Would you copy out each line of the records below that includes the word "антибактериальной"?

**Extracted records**
####

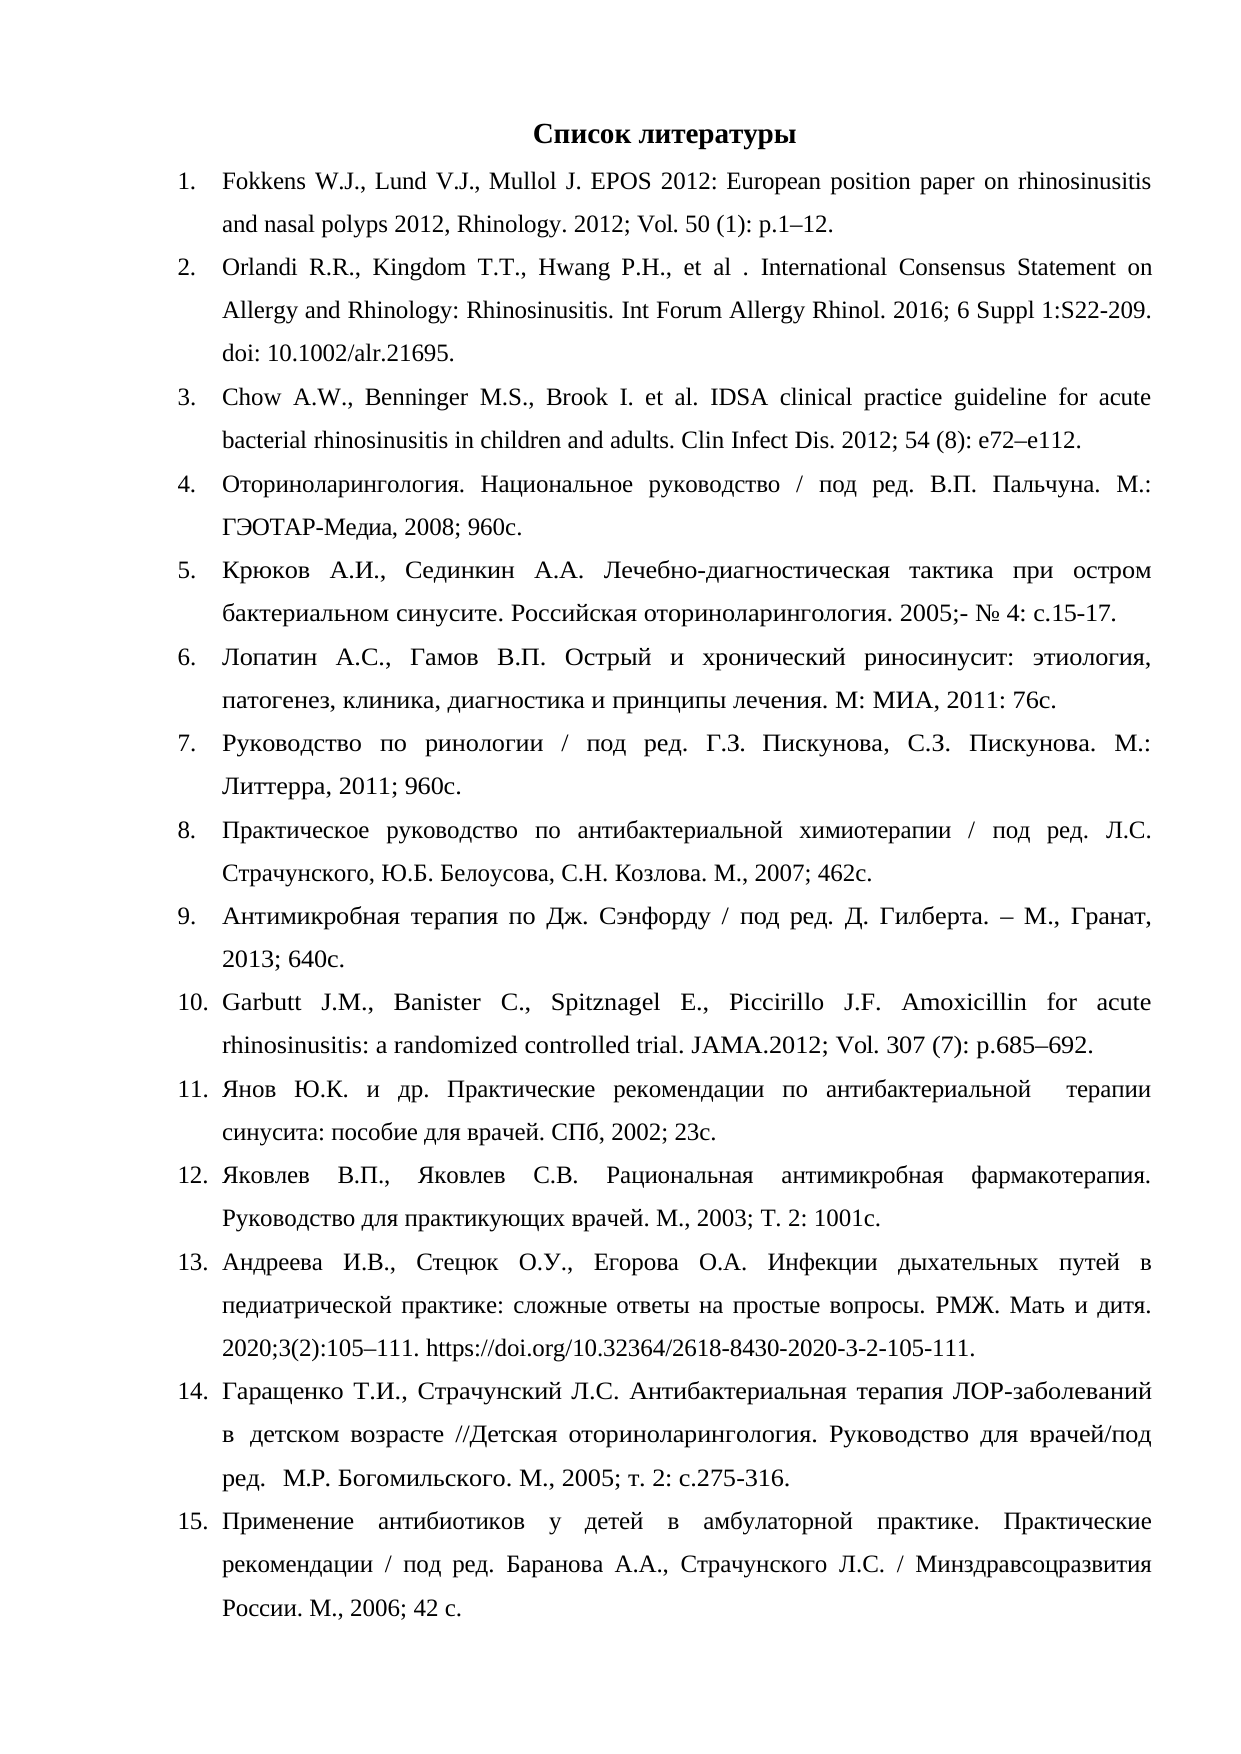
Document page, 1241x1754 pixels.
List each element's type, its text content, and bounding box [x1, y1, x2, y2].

list Лопатин А.С., Гамов В.П. Острый и хронический риносинусит: этиология, патогенез, клиника, диагностика и принципы лечения. М: МИА, 2011: 76с. [177, 642, 1152, 713]
list Chow A.W., Benninger M.S., Brook I. et al. IDSA clinical practice guideline for acute bacterial rhinosinusitis in children and adults. Clin Infect Dis. 2012; 54 (8): e72–e112. [177, 382, 1151, 454]
list Андреева И.В., Стецюк О.У., Егорова О.А. Инфекции дыхательных путей в педиатрической практике: сложные ответы на простые вопросы. РМЖ. Мать и дитя. 2020;3(2):105–111. https://doi.org/10.32364/2618-8430-2020-3-2-105-111. [177, 1247, 1152, 1362]
list Практическое руководство по антибактериальной химиотерапии / под ред. Л.С. Страчунского, Ю.Б. Белоусова, С.Н. Козлова. М., 2007; 462с. [177, 815, 1152, 886]
list Янов Ю.К. и др. Практические рекомендации по антибактериальной терапии синусита: пособие для врачей. СПб, 2002; 23с. [177, 1074, 1151, 1145]
list Оториноларингология. Национальное руководство / под ред. В.П. Пальчуна. М.: ГЭОТАР-Медиа, 2008; 960с. [177, 469, 1152, 541]
list Orlandi R.R., Kingdom T.T., Hwang P.H., et al . International Consensus Statement on Allergy and Rhinology: Rhinosinusitis. Int Forum Allergy Rhinol. 2016; 6 Suppl 1:S22-209. doi: 10.1002/alr.21695. [177, 252, 1152, 367]
list Яковлев В.П., Яковлев С.В. Рациональная антимикробная фармакотерапия. Руководство для практикующих врачей. М., 2003; Т. 2: 1001с. [177, 1160, 1151, 1232]
list Garbutt J.M., Banister C., Spitznagel E., Piccirillo J.F. Amoxicillin for acute rhinosinusitis: a randomized controlled trial. JAMA.2012; Vol. 307 (7): р.685–692. [177, 987, 1152, 1059]
list Крюков А.И., Сединкин А.А. Лечебно-диагностическая тактика при остром бактериальном синусите. Российская оториноларингология. 2005;- № 4: с.15-17. [177, 555, 1152, 627]
list Гаращенко Т.И., Страчунский Л.С. Антибактериальная терапия ЛОР-заболеваний в детском возрасте //Детская оториноларингология. Руководство для врачей/под ред. М.Р. Богомильского. М., 2005; т. 2: с.275-316. [177, 1376, 1152, 1491]
list Антимикробная терапия по Дж. Сэнфорду / под ред. Д. Гилберта. – М., Гранат, 2013; 640с. [177, 901, 1152, 973]
list Руководство по ринологии / под ред. Г.З. Пискунова, С.З. Пискунова. М.: Литтерра, 2011; 960с. [177, 728, 1152, 800]
list Применение антибиотиков у детей в амбулаторной практике. Практические рекомендации / под ред. Баранова А.А., Страчунского Л.С. / Минздравсоцразвития России. М., 2006; 42 с. [177, 1506, 1152, 1621]
subtitle Список литературы [178, 116, 1151, 149]
list Fokkens W.J., Lund V.J., Mullol J. EPOS 2012: European position paper on rhinosinusitis and nasal polyps 2012, Rhinology. 2012; Vol. 50 (1): р.1–12. [177, 166, 1152, 237]
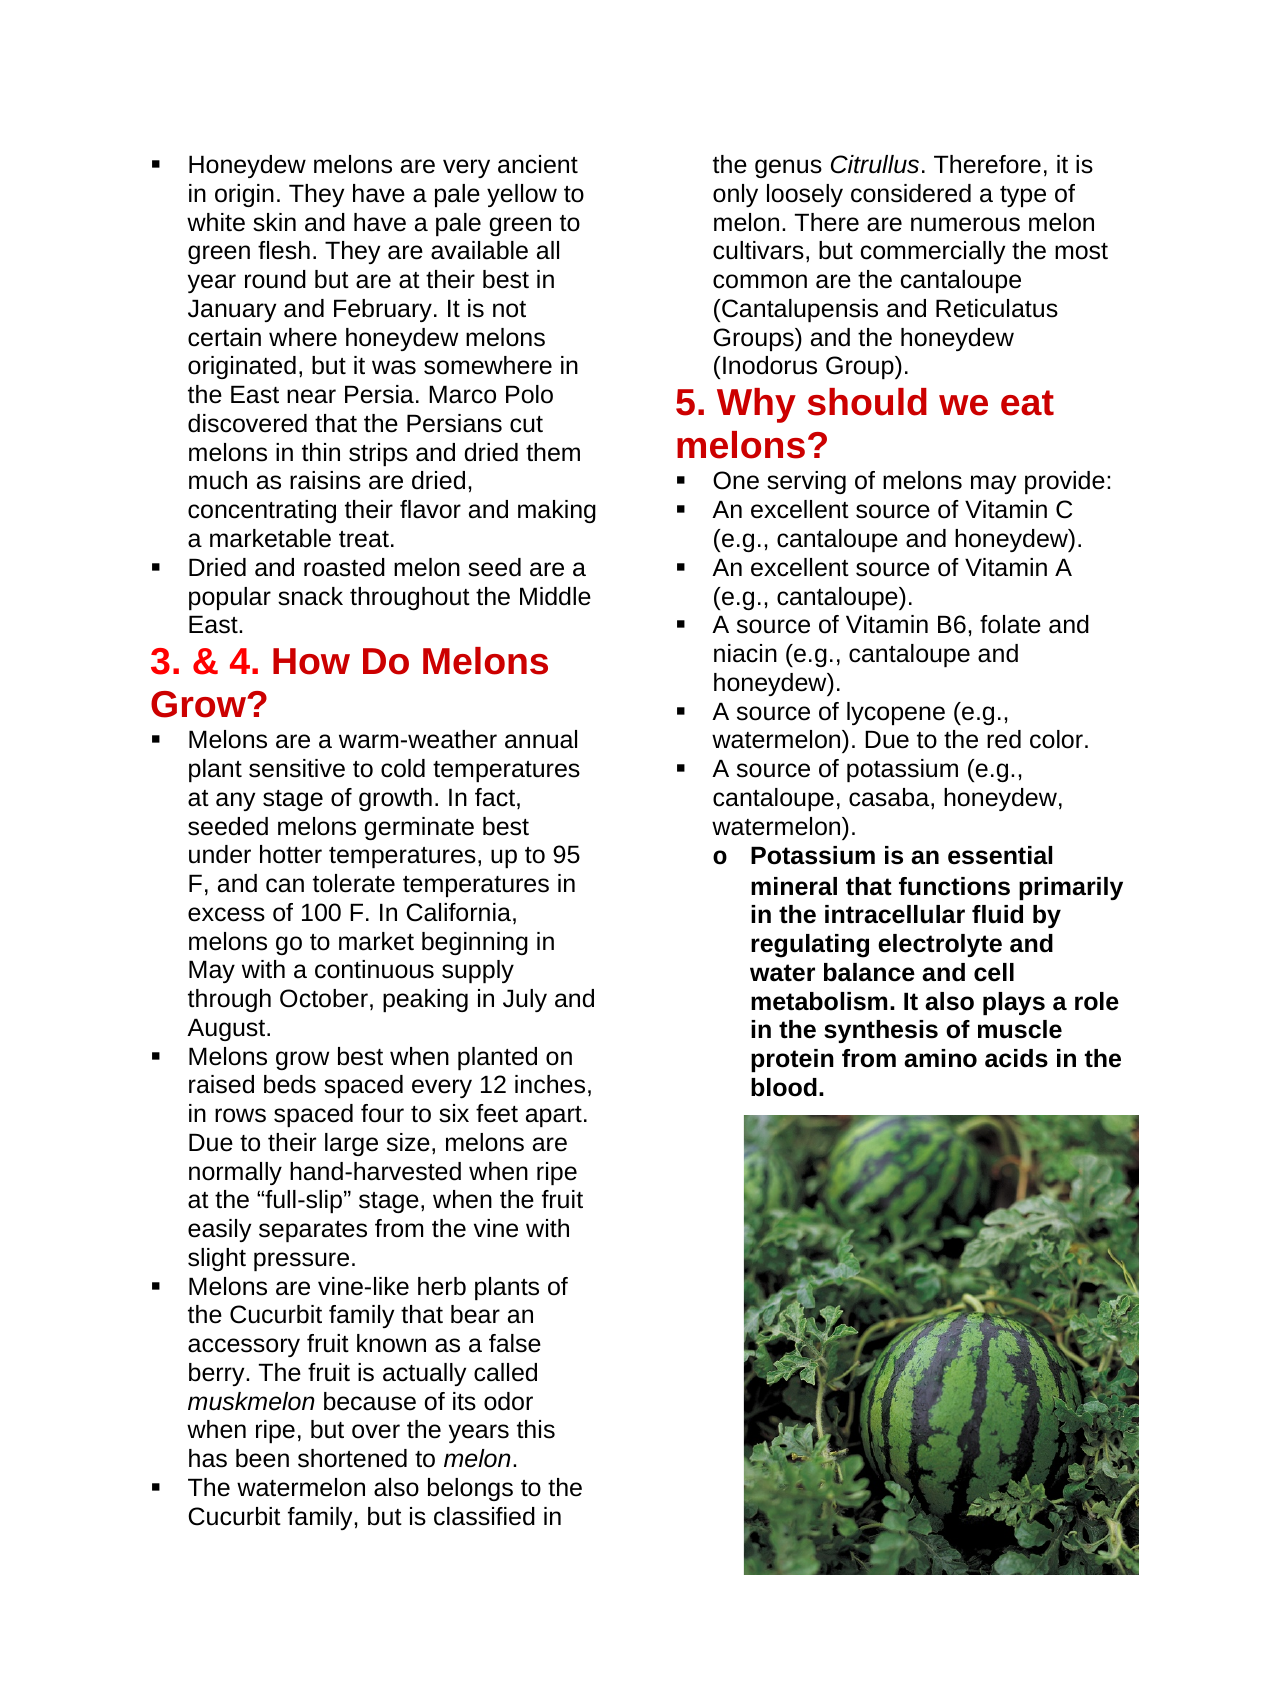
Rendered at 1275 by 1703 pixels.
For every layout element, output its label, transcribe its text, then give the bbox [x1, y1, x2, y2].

list A source of Vitamin B6, folate and niacin (e.g., cantaloupe and honeydew). [675, 610, 1125, 697]
list Potassium is an essential mineral that functions primarily in the intracellular fluid by regulating electrolyte and water balance and cell metabolism. It also plays a role in the synthesis of muscle protein from amino acids in the blood. [712, 841, 1125, 1102]
text 5. Why should we eat melons? [675, 380, 1125, 466]
list Dried and roasted melon seed are a popular snack throughout the Middle East. [150, 553, 600, 639]
list An excellent source of Vitamin C (e.g., cantaloupe and honeydew). [675, 495, 1125, 553]
list Melons are vine-like herb plants of the Cucurbit family that bear an accessory fruit known as a false berry. The fruit is actually called muskmelon because of its odor when ripe, but over the years this has been shortened to melon. [150, 1272, 600, 1473]
list An excellent source of Vitamin A (e.g., cantaloupe). [675, 553, 1125, 610]
list A source of potassium (e.g., cantaloupe, casaba, honeydew, watermelon). [675, 754, 1125, 841]
text 3. & 4. How Do Melons Grow? [150, 639, 600, 725]
list Melons grow best when planted on raised beds spaced every 12 inches, in rows spaced four to six feet apart. Due to their large size, melons are normally hand-harvested when ripe at the “full-slip” stage, when the fruit easily separates from the vine with slight pressure. [150, 1042, 600, 1272]
list The watermelon also belongs to the Cucurbit family, but is classified in the genus Citrullus. Therefore, it is only loosely considered a type of melon. There are numerous melon cultivars, but commercially the most common are the cantaloupe (Cantalupensis and Reticulatus Groups) and the honeydew (Inodorus Group). [675, 150, 1125, 380]
list One serving of melons may provide: [675, 466, 1125, 495]
list The watermelon also belongs to the Cucurbit family, but is classified in the genus Citrullus. Therefore, it is only loosely considered a type of melon. There are numerous melon cultivars, but commercially the most common are the cantaloupe (Cantalupensis and Reticulatus Groups) and the honeydew (Inodorus Group). [150, 1473, 600, 1531]
list Honeydew melons are very ancient in origin. They have a pale yellow to white skin and have a pale green to green flesh. They are available all year round but are at their best in January and February. It is not certain where honeydew melons originated, but it was somewhere in the East near Persia. Marco Polo discovered that the Persians cut melons in thin strips and dried them much as raisins are dried, concentrating their flavor and making a marketable treat. [150, 150, 600, 553]
picture [743, 1115, 1139, 1575]
list Melons are a warm-weather annual plant sensitive to cold temperatures at any stage of growth. In fact, seeded melons germinate best under hotter temperatures, up to 95 F, and can tolerate temperatures in excess of 100 F. In California, melons go to market beginning in May with a continuous supply through October, peaking in July and August. [150, 725, 600, 1042]
list A source of lycopene (e.g., watermelon). Due to the red color. [675, 697, 1125, 754]
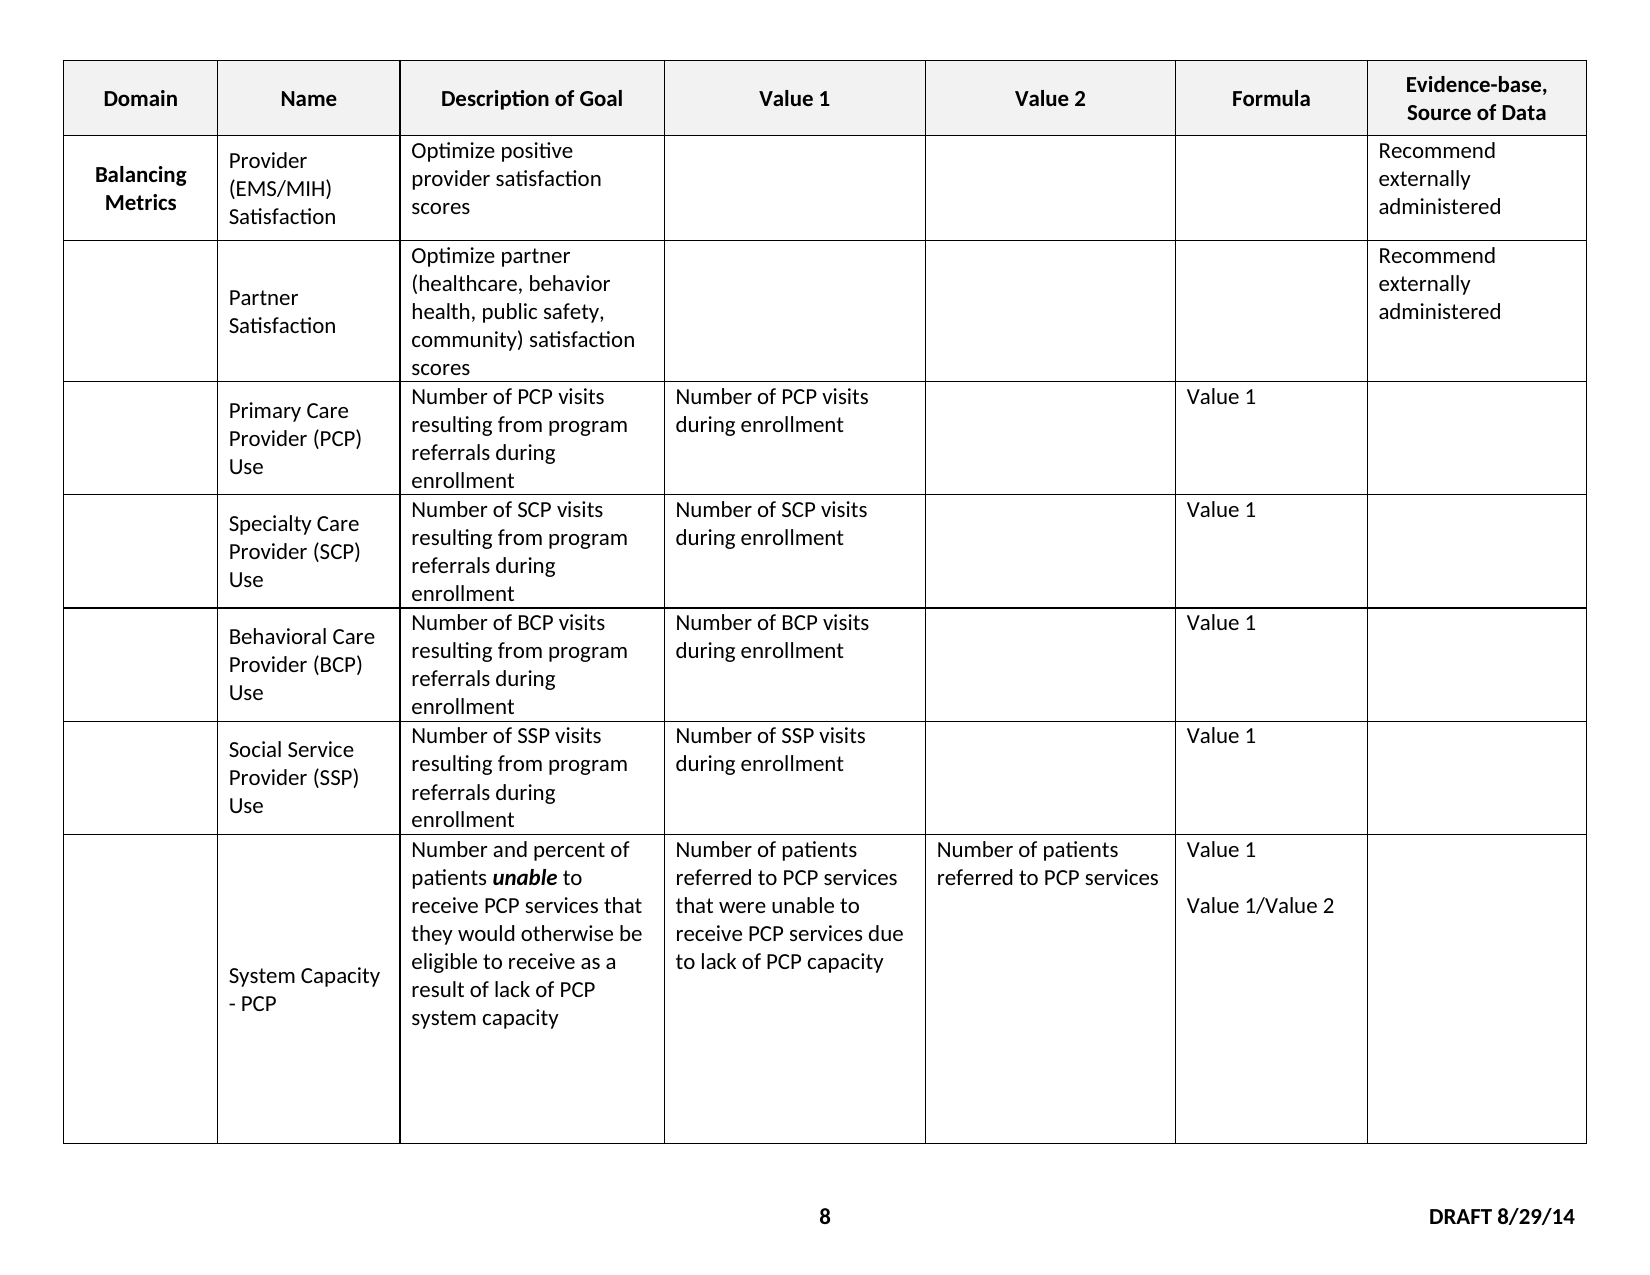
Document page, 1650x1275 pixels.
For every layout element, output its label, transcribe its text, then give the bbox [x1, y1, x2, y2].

table_cell Number of PCP visits during enrollment [665, 382, 925, 494]
table_cell [926, 609, 1175, 721]
table_cell Recommend externally administered [1368, 241, 1586, 381]
table_cell Number of BCP visits resulting from program referrals during enrollment [401, 609, 664, 721]
table_cell Number of PCP visits resulting from program referrals during enrollment [401, 382, 664, 494]
table_cell Primary Care Provider (PCP) Use [218, 382, 399, 494]
table_cell Specialty Care Provider (SCP) Use [218, 495, 399, 607]
table_cell Value 1 [1176, 609, 1367, 721]
table_cell [64, 241, 217, 381]
table_cell Value 1 [1176, 495, 1367, 607]
table_cell Value 1 [1176, 722, 1367, 834]
table_cell [1368, 382, 1586, 494]
table_cell Balancing Metrics [64, 136, 217, 240]
table_cell Partner Satisfaction [218, 241, 399, 381]
table_cell [665, 136, 925, 240]
table_cell [64, 722, 217, 834]
table_cell System Capacity - PCP [218, 835, 399, 1143]
table_cell [1368, 722, 1586, 834]
table_cell Number and percent of patients unable to receive PCP services that they would otherwise be eligible to receive as a result of lack of PCP system capacity [401, 835, 664, 1143]
table_cell Number of SSP visits resulting from program referrals during enrollment [401, 722, 664, 834]
table_cell [926, 136, 1175, 240]
table_cell [926, 382, 1175, 494]
table_cell Behavioral Care Provider (BCP) Use [218, 609, 399, 721]
table_cell Provider (EMS/MIH) Satisfaction [218, 136, 399, 240]
table_cell [1368, 495, 1586, 607]
table_cell Number of patients referred to PCP services [926, 835, 1175, 1143]
table_cell Number of BCP visits during enrollment [665, 609, 925, 721]
table_cell [64, 609, 217, 721]
table_cell [1176, 136, 1367, 240]
table_cell Optimize positive provider satisfaction scores [401, 136, 664, 240]
table_cell Recommend externally administered [1368, 136, 1586, 240]
table_cell [64, 835, 217, 1143]
table_cell [926, 722, 1175, 834]
table_header Value 2 [926, 61, 1175, 135]
table_cell [1176, 241, 1367, 381]
table_cell Social Service Provider (SSP) Use [218, 722, 399, 834]
table_header Description of Goal [401, 61, 664, 135]
table_header Name [218, 61, 399, 135]
table_cell Number of SSP visits during enrollment [665, 722, 925, 834]
table_cell [1368, 609, 1586, 721]
table_cell [64, 495, 217, 607]
table_cell [665, 241, 925, 381]
table_header Domain [64, 61, 217, 135]
table_cell [64, 382, 217, 494]
table_cell Value 1 [1176, 382, 1367, 494]
table_cell [1368, 835, 1586, 1143]
table_cell [926, 241, 1175, 381]
table_cell Optimize partner (healthcare, behavior health, public safety, community) satisfaction scores [401, 241, 664, 381]
table_header Value 1 [665, 61, 925, 135]
table_cell Number of SCP visits during enrollment [665, 495, 925, 607]
table_header Formula [1176, 61, 1367, 135]
table_cell [926, 495, 1175, 607]
table_cell Number of patients referred to PCP services that were unable to receive PCP services due to lack of PCP capacity [665, 835, 925, 1143]
table_cell Number of SCP visits resulting from program referrals during enrollment [401, 495, 664, 607]
table_header Evidence-base, Source of Data [1368, 61, 1586, 135]
table_cell Value 1 Value 1/Value 2 [1176, 835, 1367, 1143]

####

**Your response**
list Практическое руководство по антибактериальной химиотерапии / под ред. Л.С. Страчунского, Ю.Б. Белоусова, С.Н. Козлова. М., 2007; 462с. [177, 815, 1152, 886]
list Янов Ю.К. и др. Практические рекомендации по антибактериальной терапии синусита: пособие для врачей. СПб, 2002; 23с. [177, 1074, 1151, 1145]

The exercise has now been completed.